Significantly, the court made clear that it was treating ESPLRP's case as a facial challenge. Even if this opinion stands, the door is open to future challenges by individuals who argue that the way California's prostitution laws have been enforced against them in particular is unconstitutional. In addition, ESPLERP has publicly indicated that it may seek rehearing en banc.

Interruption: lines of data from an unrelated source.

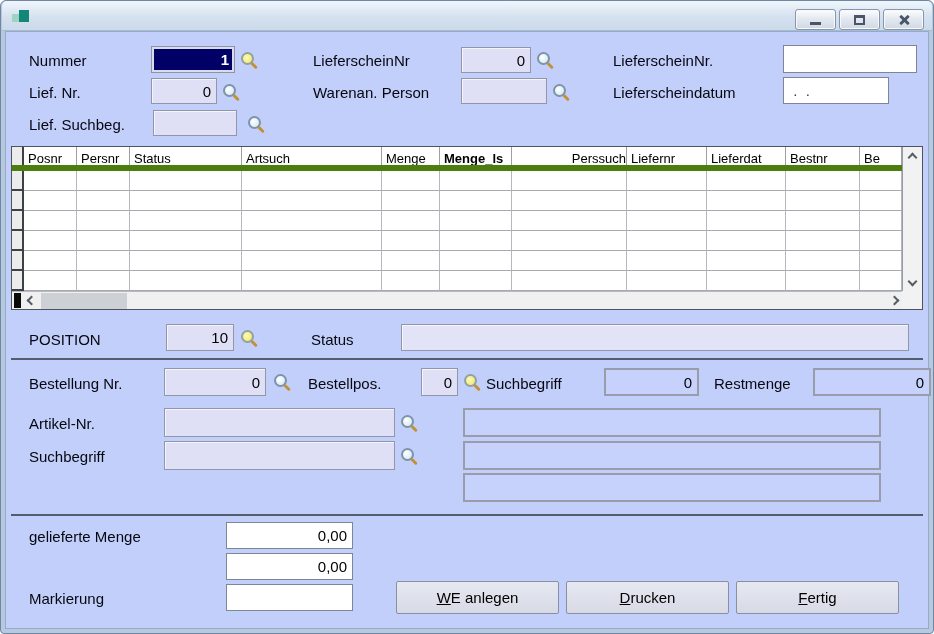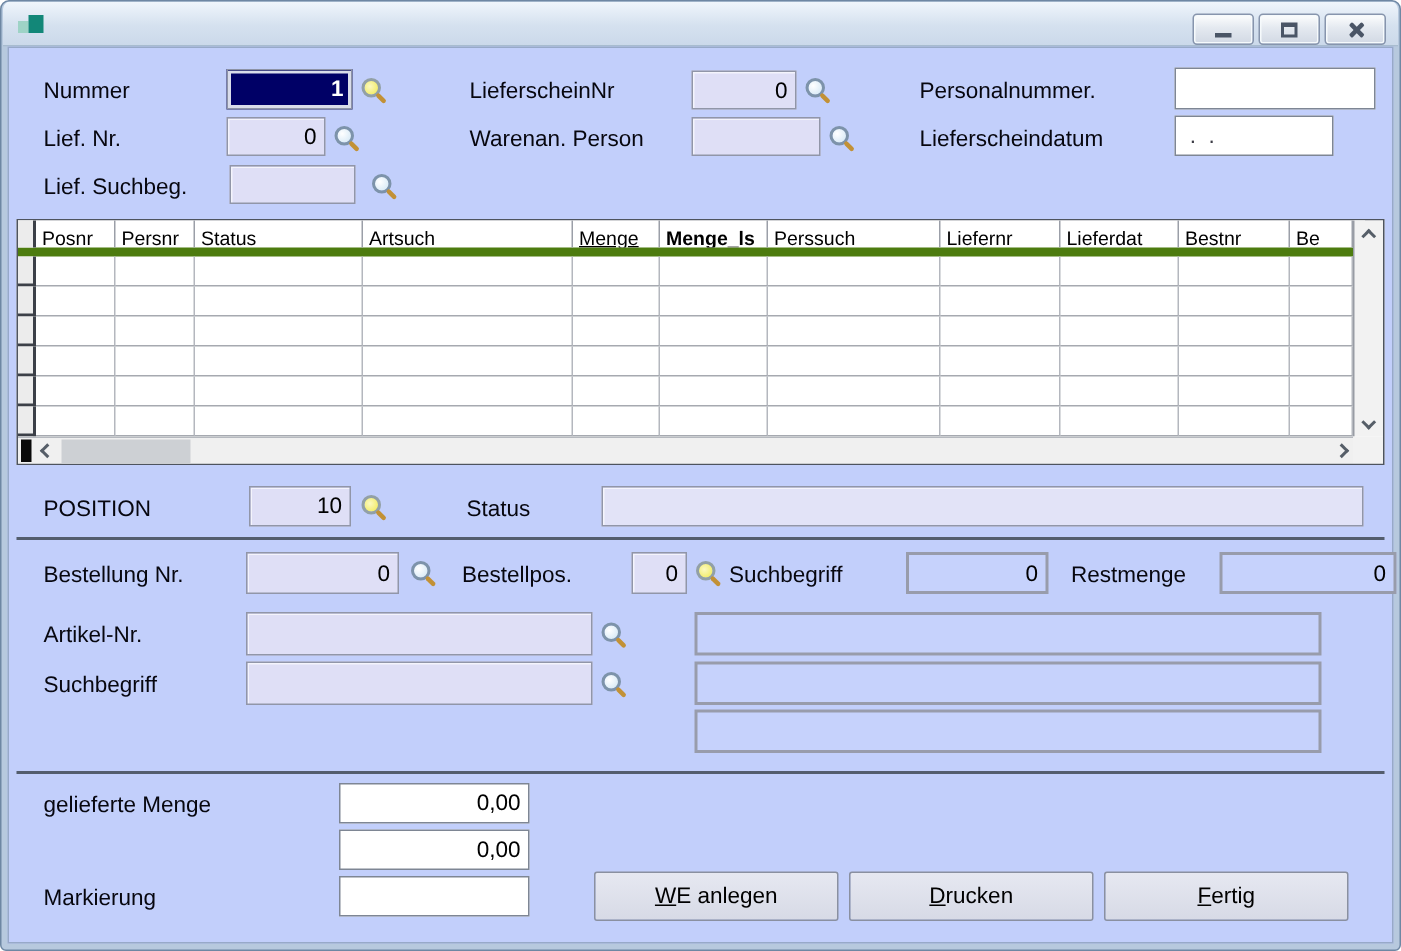--- a/index.html
+++ b/index.html
@@ -168,7 +168,7 @@
   <div class="field num" style="left:460px;top:46px;width:70px;height:26px">0</div>
   <span class="mag" style="left:535px;top:50px"></span>
 
-  <span class="label" style="left:612px;top:51px">Personalnummer.</span>
+  <span class="label" style="left:612px;top:51px">LieferscheinNr.</span>
   <div class="field white" style="left:782px;top:44px;width:134px;height:28px"></div>
 
   <span class="label" style="left:28px;top:83px">Lief. Nr.</span>

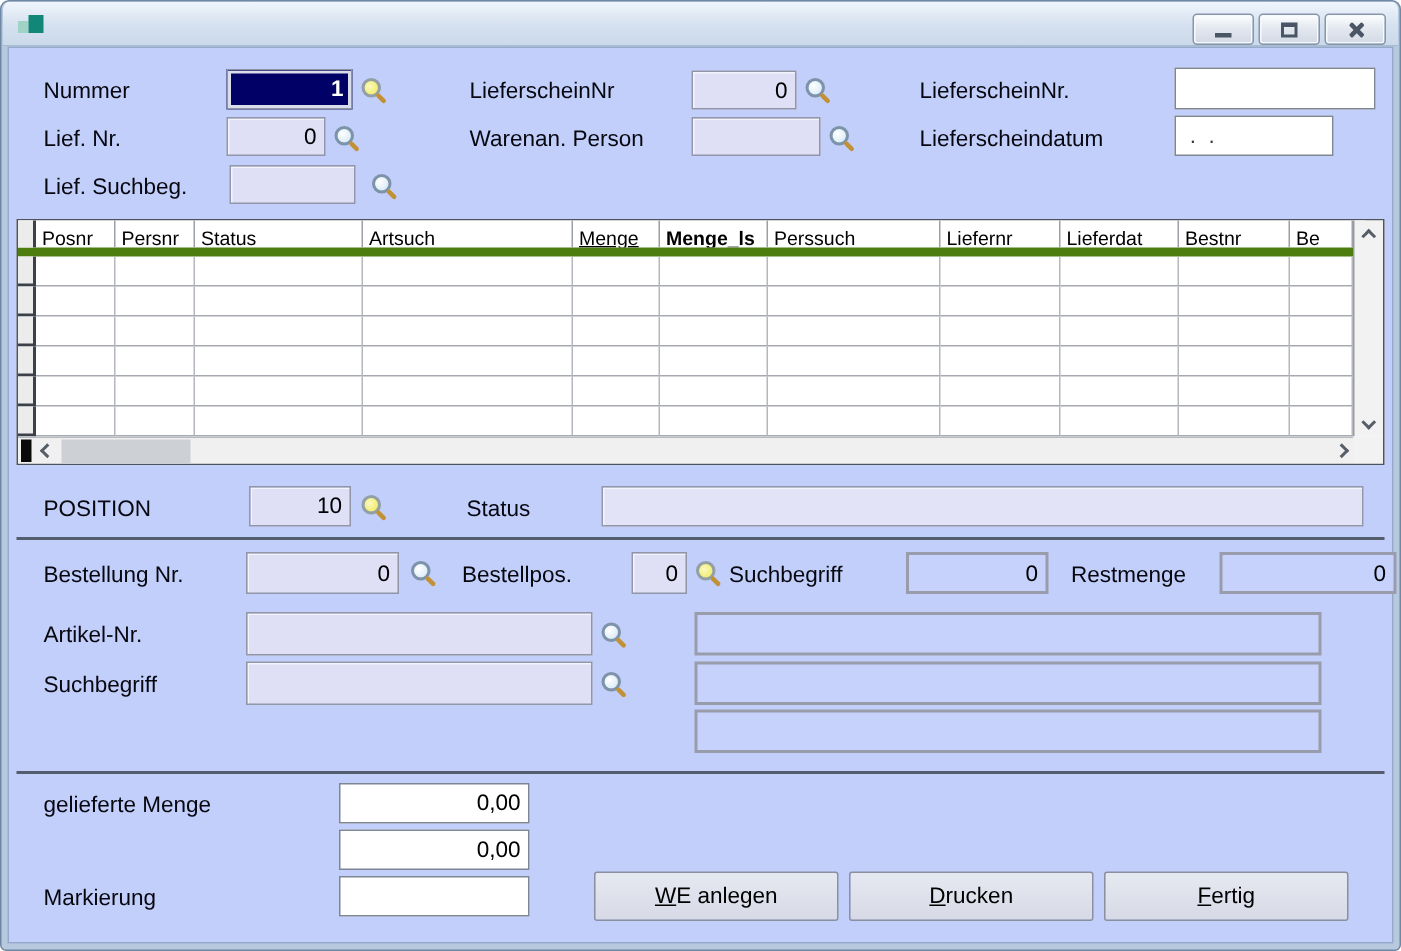--- a/index.html
+++ b/index.html
@@ -193,7 +193,7 @@
         <div class="gcell" style="width: 53px;">Persnr</div>
         <div class="gcell" style="width: 112px;">Status</div>
         <div class="gcell" style="width: 140px;">Artsuch</div>
-        <div class="gcell" style="width: 58px; text-decoration: underline;">Menge</div>
+        <div class="gcell" style="width: 58px;">Menge</div>
         <div class="gcell" style="width: 72px; font-weight: bold;">Menge_ls</div>
         <div class="gcell" style="width: 115px;">Perssuch</div>
         <div class="gcell" style="width: 80px;">Liefernr</div>

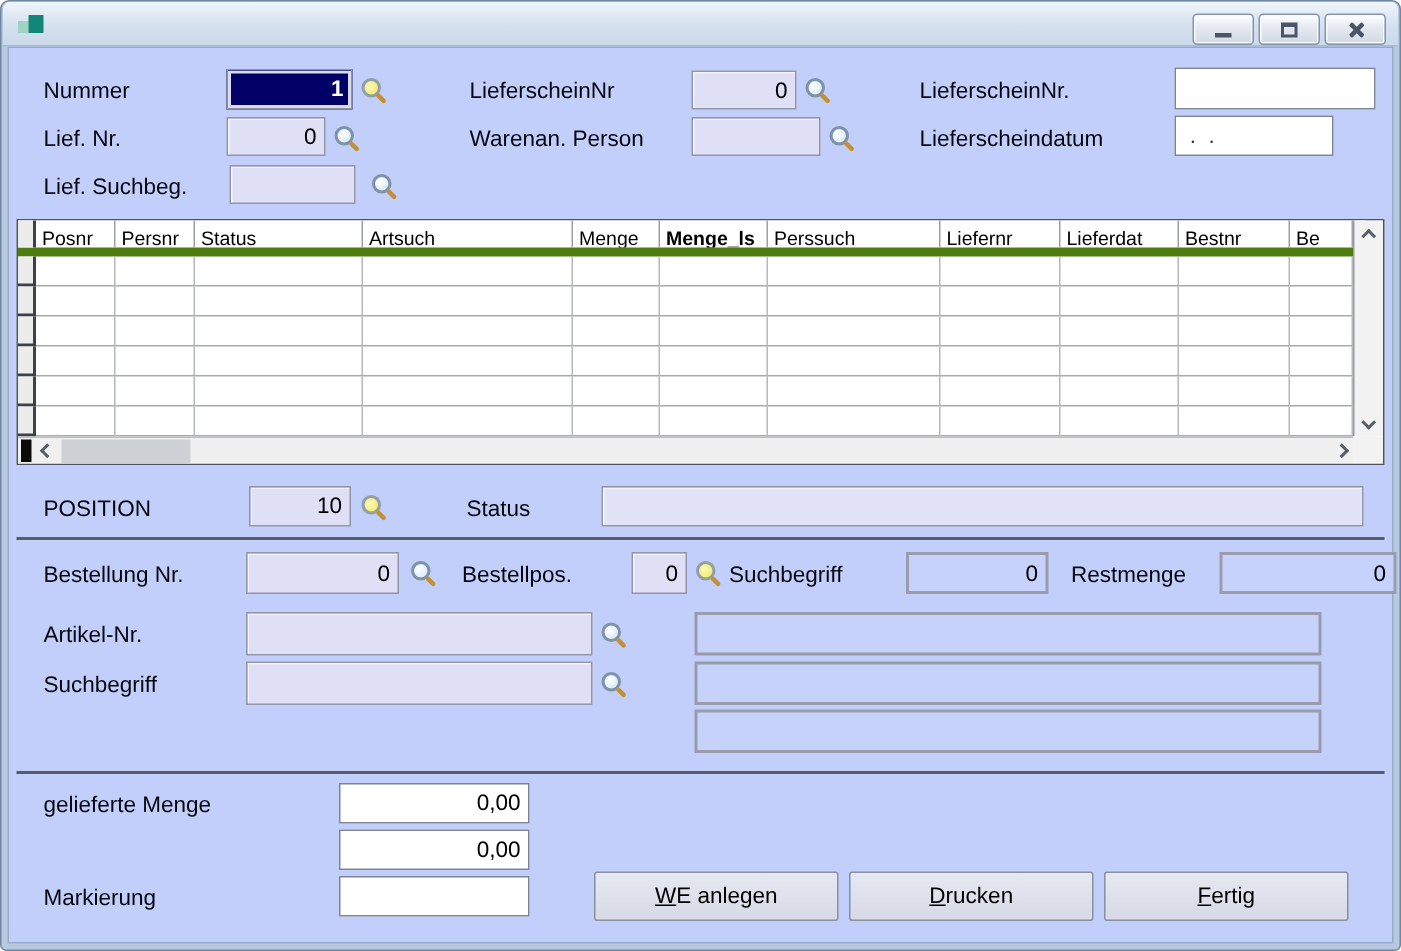--- a/index.html
+++ b/index.html
@@ -195,7 +195,7 @@
         <div class="gcell" style="width: 140px;">Artsuch</div>
         <div class="gcell" style="width: 58px;">Menge</div>
         <div class="gcell" style="width: 72px; font-weight: bold;">Menge_ls</div>
-        <div class="gcell" style="width: 115px;">Perssuch</div>
+        <div class="gcell" style="width: 115px; text-align: right;">Perssuch</div>
         <div class="gcell" style="width: 80px;">Liefernr</div>
         <div class="gcell" style="width: 79px;">Lieferdat</div>
         <div class="gcell" style="width: 74px;">Bestnr</div>

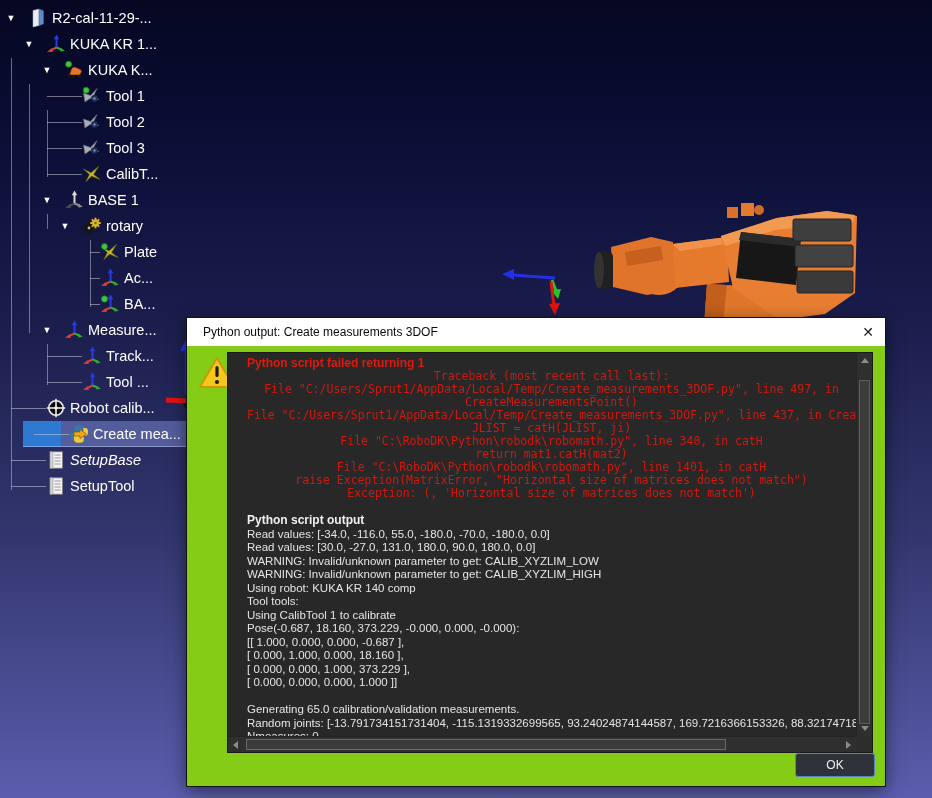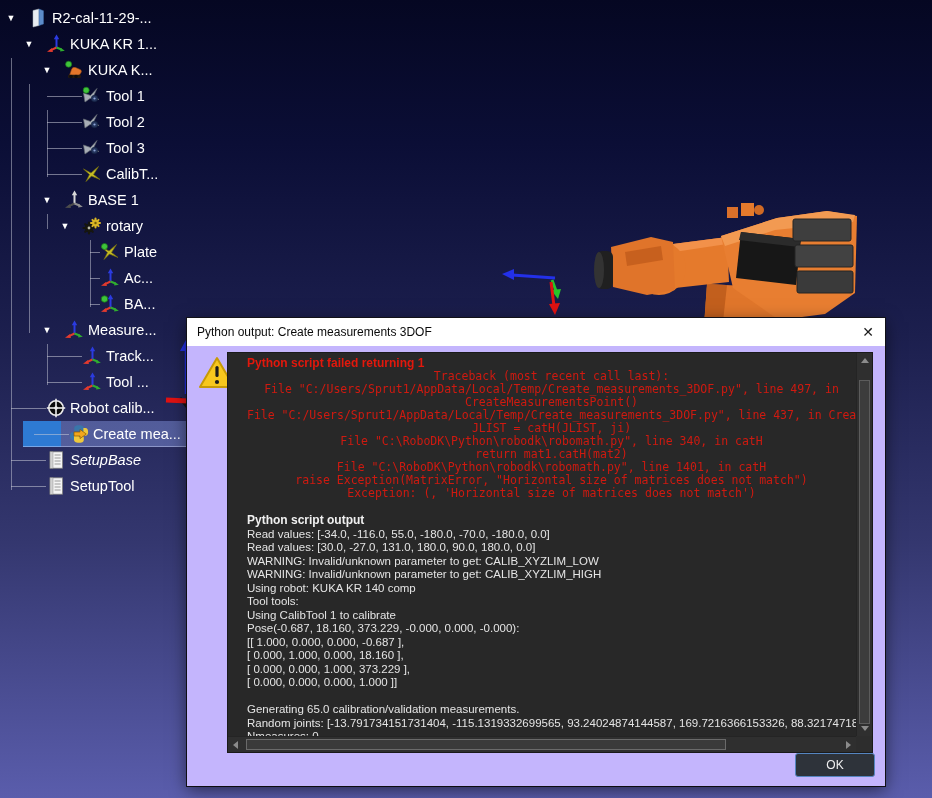--- a/index.html
+++ b/index.html
@@ -30,7 +30,7 @@
   #dialog{left:187px;top:318px;width:698px;height:468px;background:#2d2d2d;z-index:5;
           box-shadow:0 4px 16px rgba(0,0,0,0.55),0 0 0 1px #15151c;}
   #titlebar{position:absolute;left:0;top:0;right:0;height:28px;background:#ffffff;display:flex;align-items:center;}
-  #dlg-title{flex:1;font-size:12px;color:#0a0a0a;padding-left:10px;white-space:nowrap;}
+  #dlg-title{flex:1;font-size:12px;color:#0a0a0a;padding-left:16px;white-space:nowrap;}
   #dlg-close{width:34px;height:28px;line-height:28px;text-align:center;font-size:14px;color:#1a1a1a;}
   #dbody{position:absolute;left:0;top:28px;right:0;bottom:0;background:#c4b5fd;}
   #warn{position:absolute;left:11px;top:10px;}

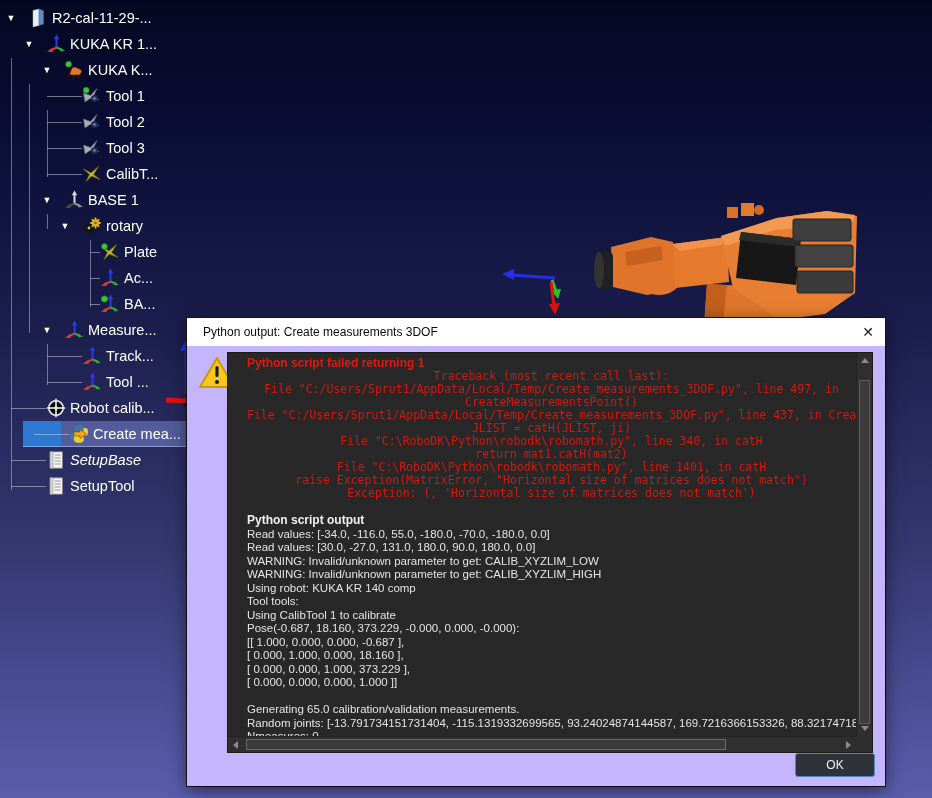--- a/index.html
+++ b/index.html
@@ -32,7 +32,7 @@
   #titlebar{position:absolute;left:0;top:0;right:0;height:28px;background:#ffffff;display:flex;align-items:center;}
   #dlg-title{flex:1;font-size:12px;color:#0a0a0a;padding-left:16px;white-space:nowrap;}
   #dlg-close{width:34px;height:28px;line-height:28px;text-align:center;font-size:14px;color:#1a1a1a;}
-  #dbody{position:absolute;left:0;top:28px;right:0;bottom:0;background:#c4b5fd;}
+  #dbody{position:absolute;left:0;top:28px;right:0;bottom:0;background:#84cc16;}
   #warn{position:absolute;left:11px;top:10px;}
 
   #console{position:absolute;left:40px;top:6px;width:646px;height:401px;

Meanwhile, sex work activism in California continues on other fronts. Activists here are learning from the successes and challenges that have emerged from decriminalization of sex work in other nations, from Germany and Sweden to New Zealand and Australia to Canada. Many hailed a recent announcement from the San Francisco Police Department that it will not prosecute people for prostitution or minor drug offenses when they report having survived a violent crime while doing sex work, though the extent of that policy's practical effect is not yet known. In Los Angeles, in an effort to disrupt the historical pattern of government arresting and prosecuting survival sex workers rather than offering them any help, transgender community leaders have partnered with city agencies to organize regular "Midnight Strolls" that seek to connect people engaged in street sex work with housing, food, clothing, condoms, HIV testing and other services. Advocates from many distinct movements aim to collaborate with activists involved in the sex trade on proposing alternatives to our current, broken criminalization system. And thus, despite last week's bad news from the 9th Circuit, momentum to advance sex workers' rights in California remains strong.